5.3 Random Forest
A random forest is a collection of slightly different decision trees, hence the name. If you compare the output, you can get a performance boost over a single decision tree.
from sklearn.ensemble import RandomForestClassifier
forest = RandomForestClassifier(n_estimators=100)
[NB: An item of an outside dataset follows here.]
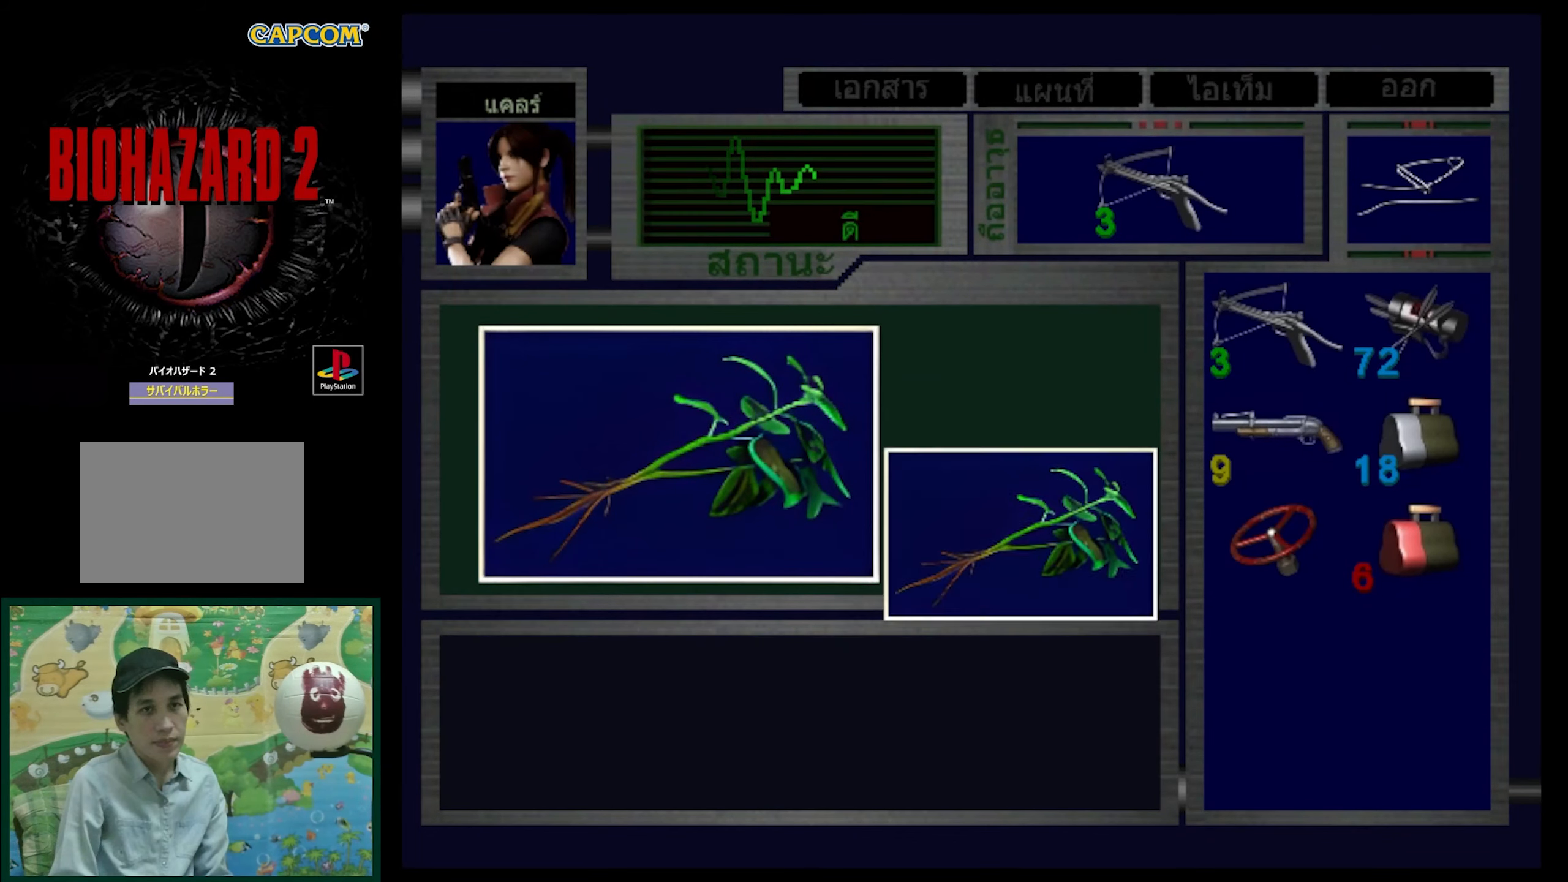
{"buttons": [], "events": [[67, "CROSS", "down"], [183, "CROSS", "up"], [233, "CROSS", "down"], [483, "CROSS", "up"]]}
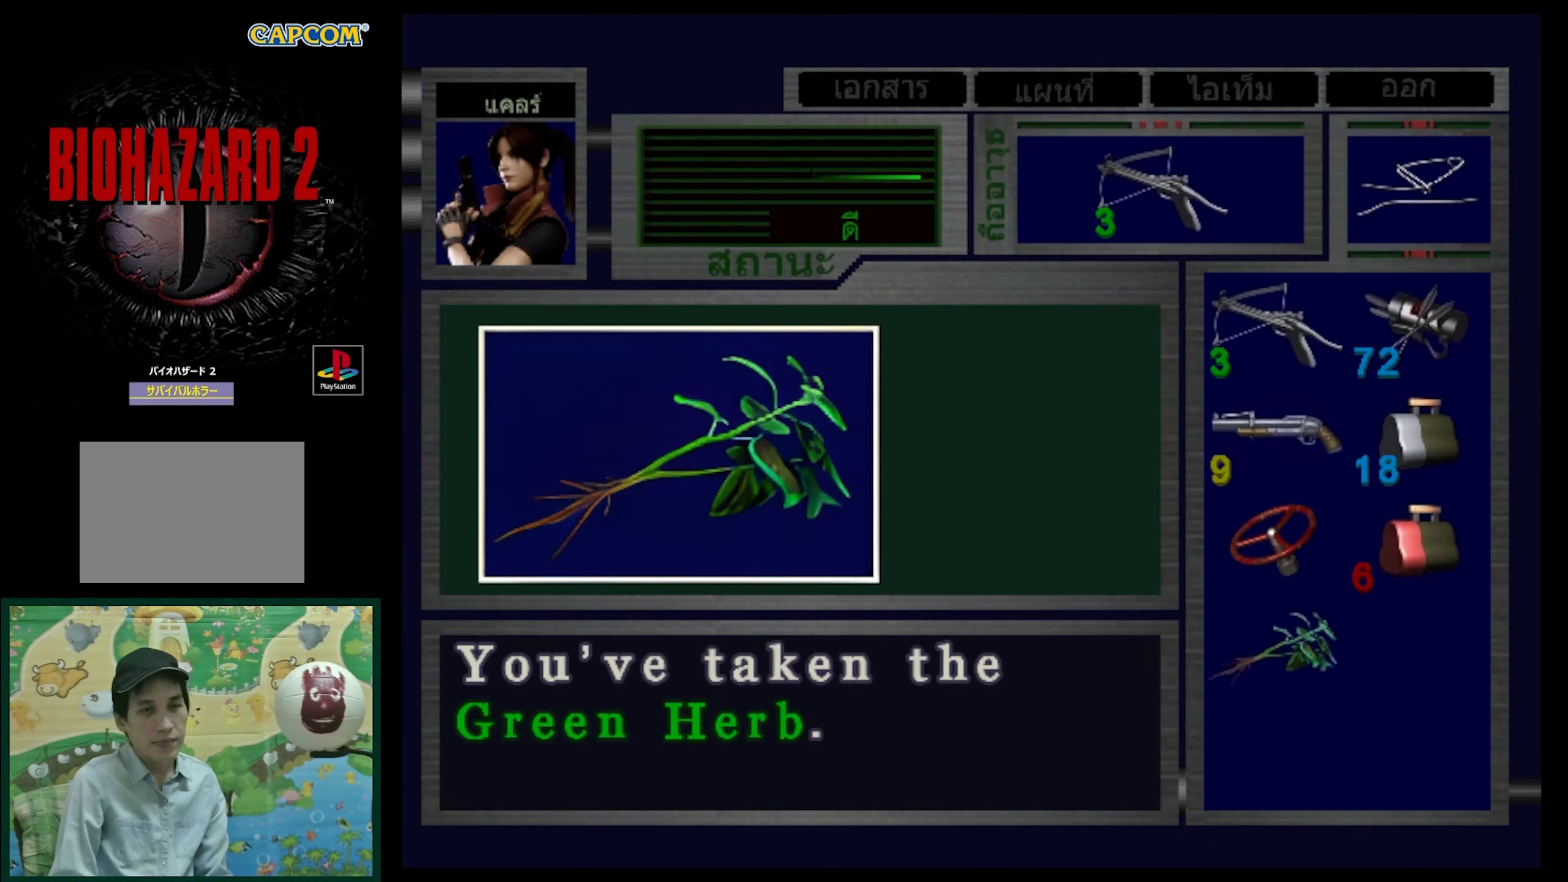
{"buttons": ["DPAD_LEFT"], "events": [[67, "CROSS", "down"], [200, "CROSS", "up"], [283, "CROSS", "down"], [300, "DPAD_LEFT", "down"], [367, "CROSS", "up"]]}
forest.fit(X_train, y_train)
## RandomForestClassifier(bootstrap=True, class_weight=None, criterion='gini',
## max_depth=None, max_features='auto', max_leaf_nodes=None,
## min_impurity_decrease=0.0, min_impurity_split=None,
## min_samples_leaf=1, min_samples_split=2,
## min_weight_fraction_leaf=0.0, n_estimators=100,
## n_jobs=None, oob_score=False, random_state=None,
## verbose=0, warm_start=False)
Even though we don’t enjoy accuracy, we might as well check it.
## 0.7700087950747582
And now the confusion matrix.
y_true = y_test
y_pred = forest.predict(X_test)
matrix = confusion_matrix(y_true, y_pred)
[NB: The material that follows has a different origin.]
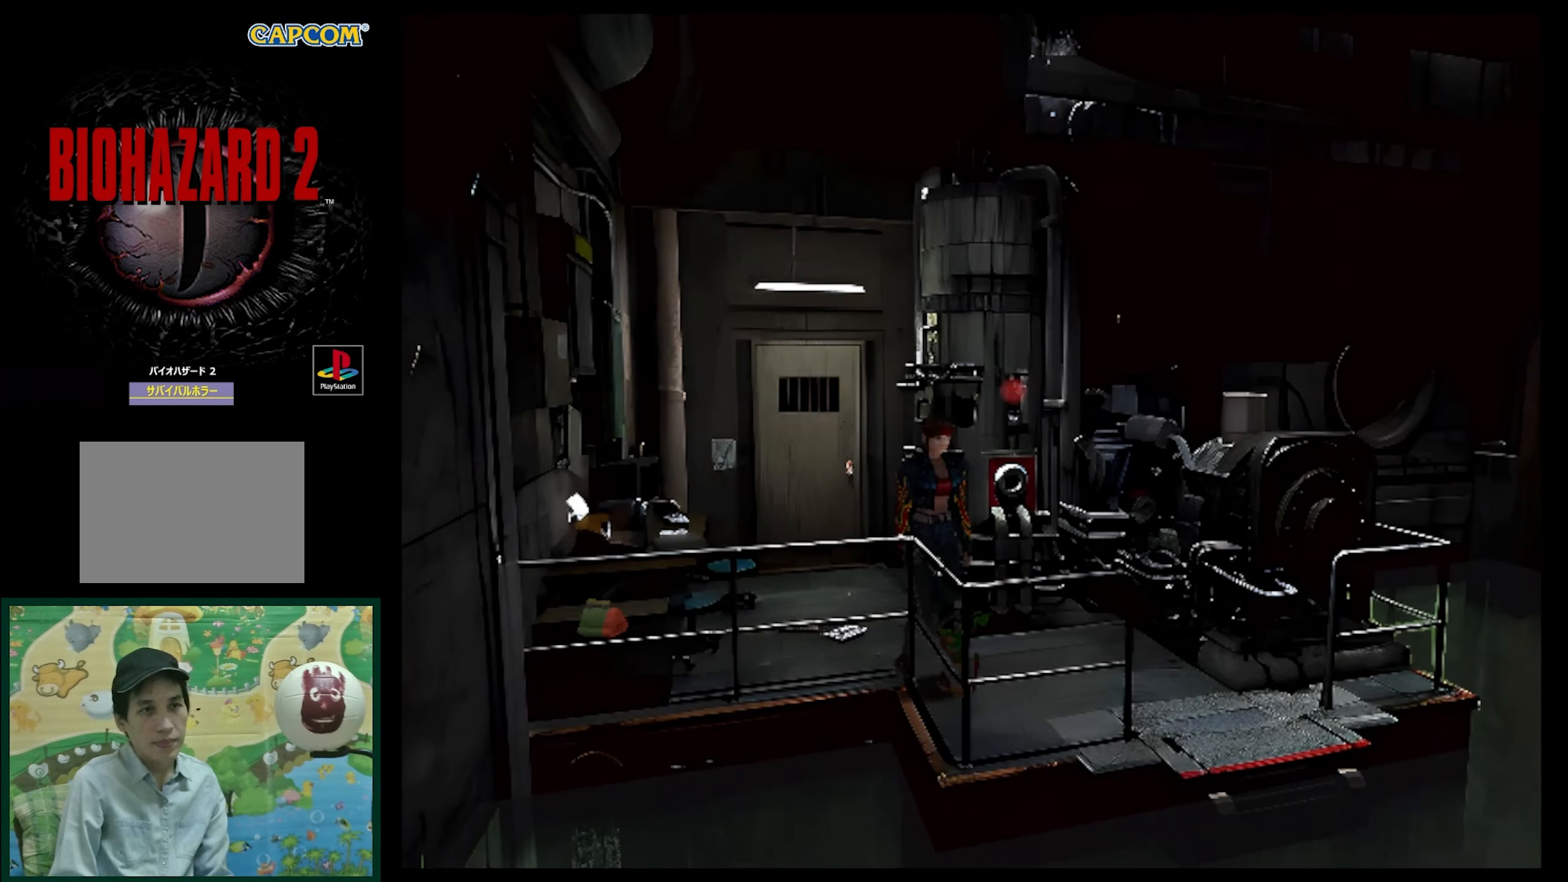
{"buttons": ["DPAD_DOWN"], "events": [[17, "CROSS", "up"], [83, "CROSS", "down"], [250, "CROSS", "up"], [283, "CROSS", "down"], [450, "CROSS", "up"]]}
label_names = pd.Series(['unsuccessful', 'successful'])
pd.DataFrame(matrix,
columns='Predicted ' + label_names,
index='Is ' + label_names)
Predicted unsuccessful | Predicted successful | |
---|---|---|
Is unsuccessful | 1384 | 183 |
Is successful | 340 | 367 |
feature | weight | std |
---|---|---|
high_success_rate_agency | 0.3413467 | 0.0219515 |
word_count | 0.2297791 | 0.0203512 |
avg_sen_len | 0.2273866 | 0.0199684 |
specificity | 0.1608934 | 0.0274081 |
hyperlink | 0.0132717 | 0.0058599 |
ref_foia | 0.0127861 | 0.0049166 |
ref_fees | 0.0082162 | 0.0034040 |
email_address | 0.0063202 | 0.0027815 |
It does a bit better than the other classifiers we’ve seen so far, and we can see it’s using more than just the ever-popular high_success_rate_agency
column to figure out whether it will be granted or not.